A atitude de Alves Jr., que não se preocupou em levar uma bronca de Paula (“Se isso for uma brincadeira, jamais esquecerei”, alertou a cineasta) ao fechar com o corpo a passagem para fora do cinema, valeu a pena. A reunião da equipe no palco coroou um trabalho de forte experimentação de linguagem, inspirado no romance Sobre a Neblina, da escritora mineira Christiane Tassis, lançado em 2006, após conquistar a bolsa de criação literária da Flip – Festa Literária Internacional de Paraty.
A história acompanha um fotógrafo (o italiano Vincenzo Amato, de Novo Mundo) que, prestes a perder a memória, solicita a uma jornalista e ex-amante para refazer sua trajetória a partir de quatro mulheres com quem se relacionou. “Tenho essa questão da morte e da vida dentro de mim”, observa Paula, no debate realizado horas antes da premiação. Ela brinca com seu nome e com a palavra “paulatinamente”, ao se referir ao estágio de perda de memória do protagonista.

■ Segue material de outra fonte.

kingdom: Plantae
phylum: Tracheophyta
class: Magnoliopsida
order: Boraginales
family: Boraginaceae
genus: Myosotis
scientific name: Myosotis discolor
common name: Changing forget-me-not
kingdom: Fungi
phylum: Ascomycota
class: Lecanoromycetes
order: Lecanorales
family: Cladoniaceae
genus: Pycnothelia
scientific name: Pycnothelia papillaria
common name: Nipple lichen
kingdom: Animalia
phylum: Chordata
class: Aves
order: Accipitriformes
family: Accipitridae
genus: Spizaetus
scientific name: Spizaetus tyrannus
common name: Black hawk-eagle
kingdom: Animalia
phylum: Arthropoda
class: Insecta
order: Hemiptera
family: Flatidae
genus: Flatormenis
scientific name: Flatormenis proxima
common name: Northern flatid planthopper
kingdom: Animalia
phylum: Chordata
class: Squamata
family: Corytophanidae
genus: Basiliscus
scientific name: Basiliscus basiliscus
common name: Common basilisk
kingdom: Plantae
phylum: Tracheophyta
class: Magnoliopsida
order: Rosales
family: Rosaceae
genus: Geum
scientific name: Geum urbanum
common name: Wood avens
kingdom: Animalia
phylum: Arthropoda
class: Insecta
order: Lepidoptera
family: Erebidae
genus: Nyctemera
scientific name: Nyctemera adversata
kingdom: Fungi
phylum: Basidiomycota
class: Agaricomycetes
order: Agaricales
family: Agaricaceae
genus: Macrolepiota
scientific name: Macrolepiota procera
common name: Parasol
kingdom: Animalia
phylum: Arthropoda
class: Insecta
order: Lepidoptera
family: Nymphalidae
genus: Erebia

A narrativa apresenta longos planos contemplativos e inquietantes que rementem ao cinema do diretor russo Andrei Tarkovski. Mas Paula garante não se guiar por uma nenhuma referência. Pelo menos, diretamente. “A gente acumula uma série de informações ao longo da vida. A nossa mente é um HD lotado de questões que aparecem lentamente. Os filmes transitam no imaginário de uma maneira não muito concreta. Meu cinema é um exercício do cotidiano”, sublinha.
O processo de construção do roteiro obedeceu, de acordo com a diretora, a um movimento circular e longo para conseguir um sentimento, distanciando-se e aproximando-se do livro. “Não desperdicei nada, tudo é fundamental no fundo. Nesse vai e vem terminamos esgotados. É por isso que muitas pessoas da equipe vão deixando o barco. Sou muito ávida e obsessiva e quem não fica do meu lado de maneira constante acaba saindo. O processo é muito importante”, salienta.
A relação com Minas Gerais é um ingrediente forte na receita do filme. “Gosto de Minas. É um Estado que me identifico. Sou filha de pai colombiano e mãe brasileira. Quando morei em Cúcuta, na fronteira com a Venezuela, achava o lugar muito parecido com Minas. Ao filmar em Cataguases, senti uma familiaridade com aquela terra vermelha. Numa história sobre reminiscências, o filme reverbera também paisagens que já existiam em mim. As locações sempre foram importantes em meus filmes”, destaca.
A atriz Clara Choveaux, que também tem uma forte relação familiar com Minas Gerais, elogia a condução de Paula na forma como “me trouxe para a intimidade dela”. Lançada na produção francesa Tiresia (2003), no papel de uma transexual, Clara registra que viajou várias vezes a Cataguases para “deixar a Natureza se embrenhar e obter uma calma que normalmente não tenho. Com a liberdade que a Paula nos deu, eu pude me jogar naquele precipício de bauxita lá embaixo. Foi muito desafiador”, ressalta.